Pre-formatting: sample1 started at: 05/04/2023 07:28:12...  finished at 05/04/2023 07:28:13
Preparing percent identity for: sample1 starting at 05/04/2023 07:28:13
   Percent identity prepared for: sample1 finished at 05/04/2023 07:28:16
Sorting: sample1 started at: 05/04/2023 07:28:16 finished at 05/04/2023 07:28:17
Filtering genomes. Started at: 05/04/2023 07:28:17
Filtering reads by length and percent identity for: sample1 starting at: 05/04/2023 07:28:17
       Getting breadth and depth of coverage for: sample1 starting at: 05/04/2023 07:28:22
                               No genomes survived filtering for: sample1. There will be no further output for this file.
Completed preprocessing for: sample1 at: 05/04/2023 07:28:28
MetaPop preprocessing finished at: 05/04/2023 07:28:28

Traceback (most recent call last):
  File "/mnt/hpccs01/work/microbiome/lorikeet/mess/1_single_genome_benchmark/.snakemake/conda/da449939095916bafb4160c7e53b94b2_/bin/metapop", line 10, in <module>
    sys.exit(main())
  File "/mnt/hpccs01/work/microbiome/lorikeet/mess/1_single_genome_benchmark/.snakemake/conda/da449939095916bafb4160c7e53b94b2_/lib/python3.10/site-packages/metapop/metapop_main.py", line 313, in main
    joined_fastas, reference_genes = metapop.metapop_snp_call.call_variant_positions(output_directory_base, joined_fastas, min_obs, min_q, min_pct, threads, ref_samp, reference_genes)
  File "/mnt/hpccs01/work/microbiome/lorikeet/mess/1_single_genome_benchmark/.snakemake/conda/da449939095916bafb4160c7e53b94b2_/lib/python3.10/site-packages/metapop/metapop_snp_call.py", line 76, in call_variant_positions
    pool = multiprocessing.Pool(min(threads, num_samps))
  File "/mnt/hpccs01/work/microbiome/lorikeet/mess/1_single_genome_benchmark/.snakemake/conda/da449939095916bafb4160c7e53b94b2_/lib/python3.10/multiprocessing/context.py", line 119, in Pool
    return Pool(processes, initializer, initargs, maxtasksperchild,
  File "/mnt/hpccs01/work/microbiome/lorikeet/mess/1_single_genome_benchmark/.snakemake/conda/da449939095916bafb4160c7e53b94b2_/lib/python3.10/multiprocessing/pool.py", line 205, in __init__
    raise ValueError("Number of processes must be at least 1")
ValueError: Number of processes must be at least 1

There is enough breadth on the real genome I think, and imagine 9.9x coverage is enough, no?

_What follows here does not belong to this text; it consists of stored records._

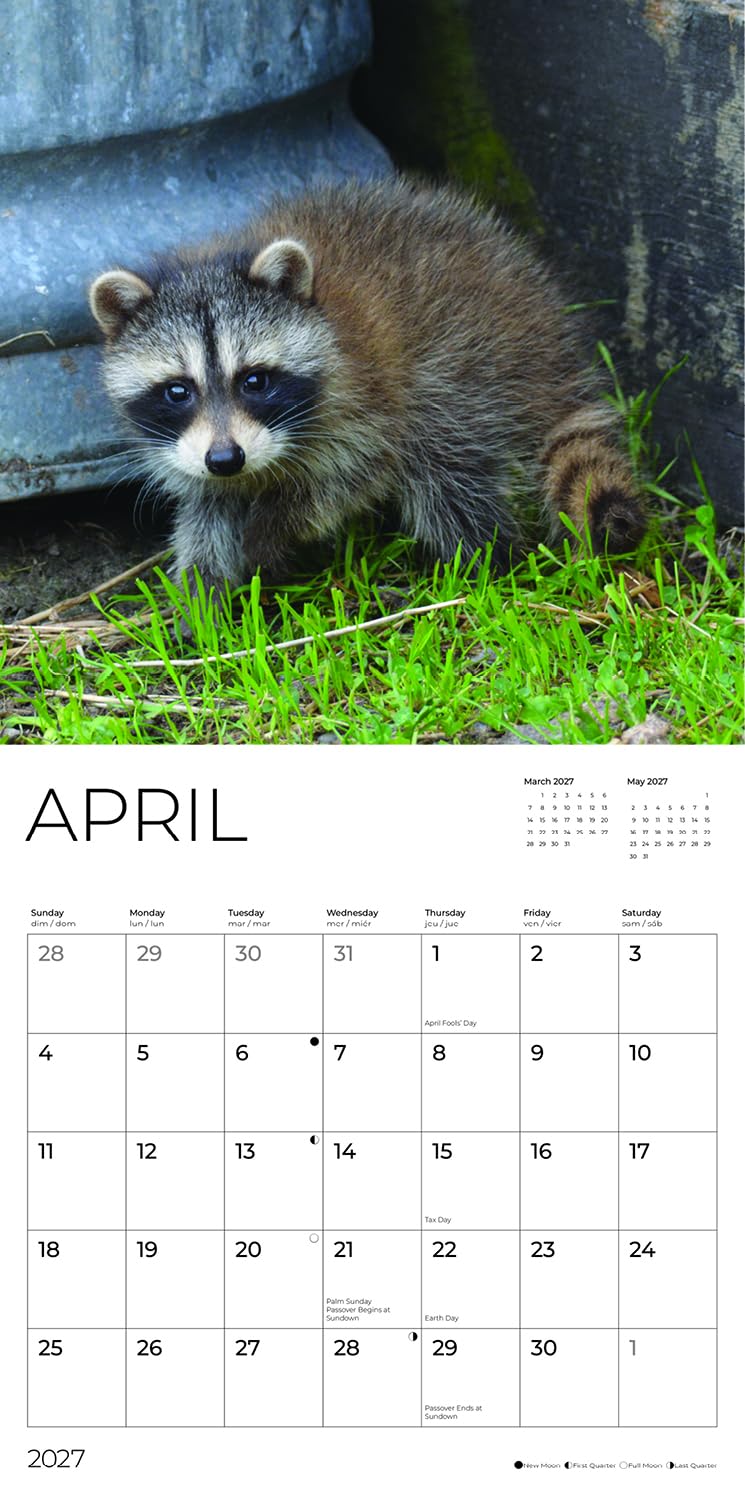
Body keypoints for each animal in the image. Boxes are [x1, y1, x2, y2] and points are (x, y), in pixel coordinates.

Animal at [89, 177, 644, 596]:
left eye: (254, 380)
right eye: (177, 391)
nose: (226, 459)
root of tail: (549, 333)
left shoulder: (369, 399)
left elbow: (345, 480)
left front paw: (274, 527)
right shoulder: (186, 447)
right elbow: (207, 509)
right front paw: (202, 594)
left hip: (465, 377)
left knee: (448, 480)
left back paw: (487, 561)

$ coverm genome --genome-fasta-files refs/* -b data/coverage/10/metapop/bams/sample1.bam -m mean covered_fraction --output-format sparse
[2023-04-04T21:57:55Z INFO  coverm] CoverM version 0.6.1
[2023-04-04T21:57:55Z INFO  coverm] Using min-covered-fraction 10%
[2023-04-04T21:57:55Z INFO  coverm::genome] Of 6 reference IDs, 6 were assigned to a genome and 0 were not
[2023-04-04T21:57:55Z INFO  coverm::genome] In sample 'sample1', found 335560 reads mapped out of 335560 total (100.00%)

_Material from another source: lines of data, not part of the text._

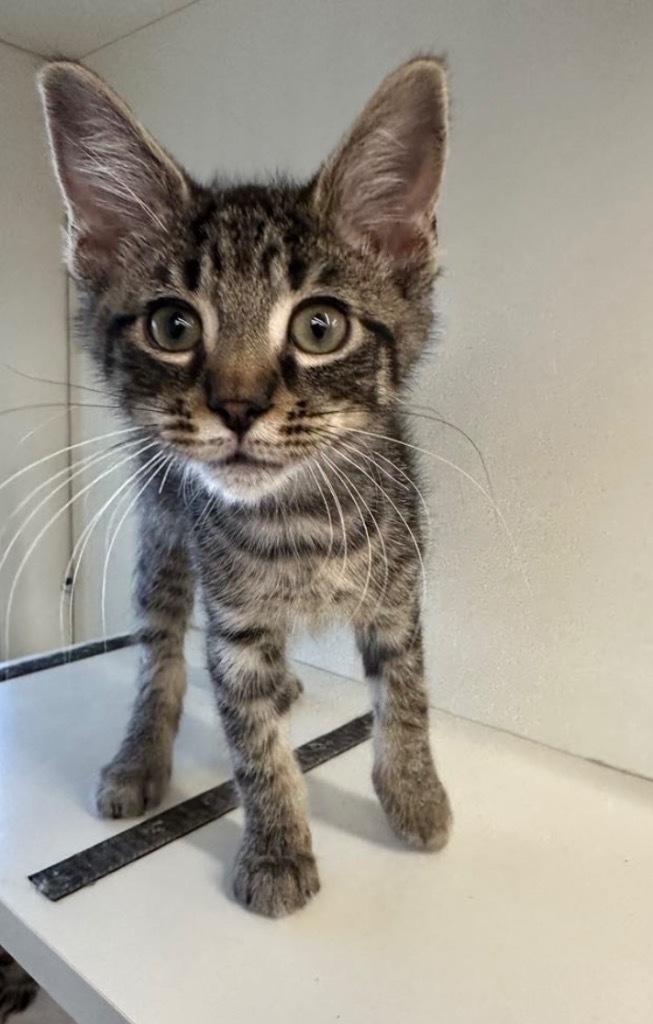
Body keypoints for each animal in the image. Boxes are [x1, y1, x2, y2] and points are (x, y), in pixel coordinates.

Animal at [37, 56, 454, 921]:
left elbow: (406, 692)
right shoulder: (230, 622)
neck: (299, 519)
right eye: (172, 326)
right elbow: (252, 743)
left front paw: (413, 794)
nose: (236, 406)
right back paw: (140, 754)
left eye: (320, 327)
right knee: (158, 648)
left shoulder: (399, 591)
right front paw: (276, 848)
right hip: (164, 529)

Sample  Genome  Mean    Covered Fraction
sample1 GCF_003697165.2_genomic 9.987179        0.99937
sample1 random  0       0
metaGmetapop commented 1 year ago

Hey Ben - I am going to pass this part over the Kenji. We'll get back to you soon

metaGmetapop commented 1 year ago

Hi the issues is that your genome has 9.9x coverage and would be a fail under our default conditions. 10x is the minimum we have set as the default.

wwood commented 1 year ago

OK, thanks, that would make sense. That seems quite conservative to me, especially if the reads do not come from the same set of samples as the reference (e.g. comparing a metagenome to a reference from GTDB). In my benchmarking the better tools can get recall and precision > 0.97 even when coverage is ~5x for a particular strain.

But OK. Thanks for the helpful responses. Good luck with the nextflow.

wwood commented 1 year ago

Sorry, I could have phrased that previous comment better. I meant

the better tools

in relation to others that are in the benchmark, not in relation to metapop.